Health Care Cost Reform Rediscovers an Old Progressive IdeaBy: Scarecrow Saturday March 27, 2010 12:25 pm
<snip>
Ezra Klein has an interesting post — a "sad commentary" he says, noting that the recently signed health reform bill had to resort to an mechanism largely independent of Congress to help control costs in Medicare. It’s called the Independent Payment Advisory Board (IPAB).
The IPAB is a 15-person, full-time board composed of health-care experts and stakeholders. Members need to be confirmed by the Senate and will serve six-year terms, with one possible reappointment. But the important thing isn’t who serves. It’s how they vote. Or, as the case may be, don’t vote.
If Congress approves the board’s recommendations and the president signs them, they go into effect. If Congress does not vote on the board’s recommendations, they still go into effect. If Congress votes against the board’s recommendations but the president vetoes and Congress can’t find the two-thirds necessary to overturn the veto, the recommendations go into effect. It’s only if Congress votes them down and the president agrees that the recommendations die. “I believe this commission is the largest yielding of sovereignty from the Congress since the creation of the Federal Reserve,” says Peter Orszag, who’s been one of the idea’s most enthusiastic supporters.
The board will propose packages of reforms that bring Medicare in line with certain spending targets. Those reforms won’t increase cost sharing or taxes and they won’t change eligibility or benefits. Instead, they’re reforms of what Medicare pays for and how it pays for it.
Ezra is glad this provision survived, but he laments that Congress had to resort to it. I agree this is an important, worthwhile feature, but I don’t agree that we should lament the necessity of Congress passing off this responsibility to an independent Board. There’s nothing "sad" or "weird" about legislatures using this approach.
A hundred years ago, progressives and market proponents both realized that if you have monopolies or near-monopolies providing essential public services, like electricity, you can’t allow them to charge monopoly prices or limit supply. So it made sense to control the monopolists power and put the rate-making authority in an expert regulatory commission that was relatively independent of undue political influence. So we created institutions called Public Utilities Commissions (or public service commissions, utility regulatory boards, and so on). In California, the state constitution even placed the PUC in San Francisco, which in 1900 was a day away from those corrupt legislators in Sacramento.
Progressives thought this a good idea because someone responsible for protecting consumers and promoting the public interest should make sure the rates utilities charged were just and reasonable. But "just and reasonable" also meant that utilities were entitled to recover all costs reasonably incurred by the utility in providing universal service and meeting the regulated standards of service, and whatever those costs were, consumers should pay them. Hence the twin pillars of the "regulatory bargain" of utility regulation.
The independence notion arose because rates had to be set administratively, since a competitive market would NOT work. You wouldn’t want economically powerful utilities using their influence over legislators to set rates and limit service to rip off consumers. And once upon a time, legislators even understood it might be helpful to politicians to have these independent agencies taking the hit for raising rates when rising costs required that.
So independent regulatory commissions and boards have been doing this for a century. There’s nothing new here.The only reason some may find this strange is because they still think of our health care system as some type of competitive market, capable of fairly allocating care and setting sustainable prices through efficient competition. That’s nuts.

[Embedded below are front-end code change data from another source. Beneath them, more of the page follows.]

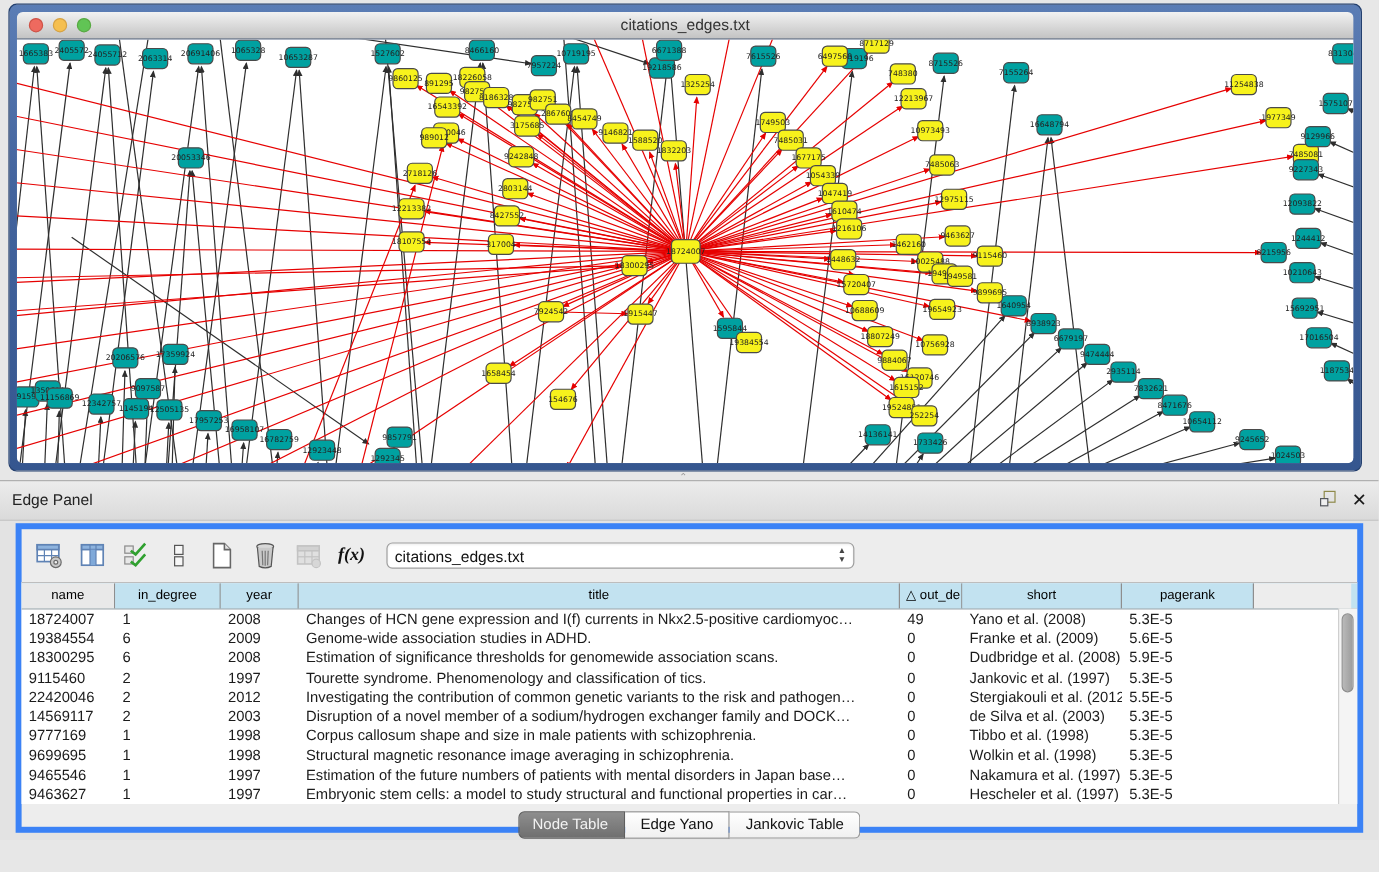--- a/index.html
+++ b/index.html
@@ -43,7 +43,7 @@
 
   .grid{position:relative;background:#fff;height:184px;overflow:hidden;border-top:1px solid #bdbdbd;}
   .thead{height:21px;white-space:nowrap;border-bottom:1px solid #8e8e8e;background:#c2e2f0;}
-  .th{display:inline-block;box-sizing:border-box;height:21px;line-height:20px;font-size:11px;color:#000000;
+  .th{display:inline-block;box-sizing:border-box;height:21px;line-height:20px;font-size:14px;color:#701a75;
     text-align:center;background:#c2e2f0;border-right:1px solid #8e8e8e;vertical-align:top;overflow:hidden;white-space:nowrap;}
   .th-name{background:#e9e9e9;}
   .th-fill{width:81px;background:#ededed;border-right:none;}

Large segments of the system no longer function within a competitive market framework, if they ever did. When you see the system in terms of quasi-utilities providing necessary public services in a non-competitive framework, then relying on something like an IPAB, and not Congress, makes sense. And the only way the IPAB can do a decent job is to recognize the essentially regulatory paradigm it’s in.
(h/t to DeLong.) I agree we shouldn’t explain this to the current Supreme Court (or the Texas School Board, for that matter).
<snip>
Link:
http://seminal.firedoglake.com/diary/37790Sounds like a good idea to me.
And... I like when we do something from our very own playbook. No need to re-invent the wheel... progressives have fought these battles and have come up with workable solutions in the past.